Work instructions »
Write out the material below word for word, with no changes.

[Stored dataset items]
○ ○ ○ ○ ○

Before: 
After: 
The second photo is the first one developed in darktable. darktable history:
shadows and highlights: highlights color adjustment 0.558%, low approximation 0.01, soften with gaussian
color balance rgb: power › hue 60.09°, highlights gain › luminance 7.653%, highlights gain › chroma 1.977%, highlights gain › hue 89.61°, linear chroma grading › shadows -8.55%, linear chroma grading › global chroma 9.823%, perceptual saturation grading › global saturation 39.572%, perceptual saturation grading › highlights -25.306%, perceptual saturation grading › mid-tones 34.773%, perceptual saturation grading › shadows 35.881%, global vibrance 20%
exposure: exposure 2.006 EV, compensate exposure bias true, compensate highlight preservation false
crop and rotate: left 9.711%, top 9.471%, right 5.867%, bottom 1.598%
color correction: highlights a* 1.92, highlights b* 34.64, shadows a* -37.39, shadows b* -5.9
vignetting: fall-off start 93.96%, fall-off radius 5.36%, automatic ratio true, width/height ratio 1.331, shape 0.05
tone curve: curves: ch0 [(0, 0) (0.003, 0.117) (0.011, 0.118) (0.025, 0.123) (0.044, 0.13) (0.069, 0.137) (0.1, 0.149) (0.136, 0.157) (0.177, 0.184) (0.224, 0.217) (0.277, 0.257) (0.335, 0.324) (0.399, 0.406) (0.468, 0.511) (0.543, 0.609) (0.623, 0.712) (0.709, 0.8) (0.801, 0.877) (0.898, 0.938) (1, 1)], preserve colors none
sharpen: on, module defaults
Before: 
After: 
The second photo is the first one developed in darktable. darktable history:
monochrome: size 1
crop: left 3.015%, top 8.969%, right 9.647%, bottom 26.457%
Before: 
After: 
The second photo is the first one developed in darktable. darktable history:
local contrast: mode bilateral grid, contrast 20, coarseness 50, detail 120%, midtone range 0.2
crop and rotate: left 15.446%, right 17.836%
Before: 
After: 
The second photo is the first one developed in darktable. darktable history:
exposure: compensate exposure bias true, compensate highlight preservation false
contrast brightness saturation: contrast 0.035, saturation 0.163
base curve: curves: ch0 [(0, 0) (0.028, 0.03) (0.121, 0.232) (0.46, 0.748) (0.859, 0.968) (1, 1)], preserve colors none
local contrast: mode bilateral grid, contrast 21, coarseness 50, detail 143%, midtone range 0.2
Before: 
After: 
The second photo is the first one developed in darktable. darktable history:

○ ○ ○ ○ ○

Task output »
Before: 
After: 
The second photo is the first one developed in darktable. darktable history:
shadows and highlights: highlights color adjustment 0.558%, low approximation 0.01, soften with gaussian
color balance rgb: power › hue 60.09°, highlights gain › luminance 7.653%, highlights gain › chroma 1.977%, highlights gain › hue 89.61°, linear chroma grading › shadows -8.55%, linear chroma grading › global chroma 9.823%, perceptual saturation grading › global saturation 39.572%, perceptual saturation grading › highlights -25.306%, perceptual saturation grading › mid-tones 34.773%, perceptual saturation grading › shadows 35.881%, global vibrance 20%
exposure: exposure 2.006 EV, compensate exposure bias true, compensate highlight preservation false
crop and rotate: left 9.711%, top 9.471%, right 5.867%, bottom 1.598%
color correction: highlights a* 1.92, highlights b* 34.64, shadows a* -37.39, shadows b* -5.9
vignetting: fall-off start 93.96%, fall-off radius 5.36%, automatic ratio true, width/height ratio 1.331, shape 0.05
tone curve: curves: ch0 [(0, 0) (0.003, 0.117) (0.011, 0.118) (0.025, 0.123) (0.044, 0.13) (0.069, 0.137) (0.1, 0.149) (0.136, 0.157) (0.177, 0.184) (0.224, 0.217) (0.277, 0.257) (0.335, 0.324) (0.399, 0.406) (0.468, 0.511) (0.543, 0.609) (0.623, 0.712) (0.709, 0.8) (0.801, 0.877) (0.898, 0.938) (1, 1)], preserve colors none
sharpen: on, module defaults
Before: 
After: 
The second photo is the first one developed in darktable. darktable history:
monochrome: size 1
crop: left 3.015%, top 8.969%, right 9.647%, bottom 26.457%
Before: 
After: 
The second photo is the first one developed in darktable. darktable history:
local contrast: mode bilateral grid, contrast 20, coarseness 50, detail 120%, midtone range 0.2
crop and rotate: left 15.446%, right 17.836%
Before: 
After: 
The second photo is the first one developed in darktable. darktable history:
exposure: compensate exposure bias true, compensate highlight preservation false
contrast brightness saturation: contrast 0.035, saturation 0.163
base curve: curves: ch0 [(0, 0) (0.028, 0.03) (0.121, 0.232) (0.46, 0.748) (0.859, 0.968) (1, 1)], preserve colors none
local contrast: mode bilateral grid, contrast 21, coarseness 50, detail 143%, midtone range 0.2
Before: 
After: 
The second photo is the first one developed in darktable. darktable history:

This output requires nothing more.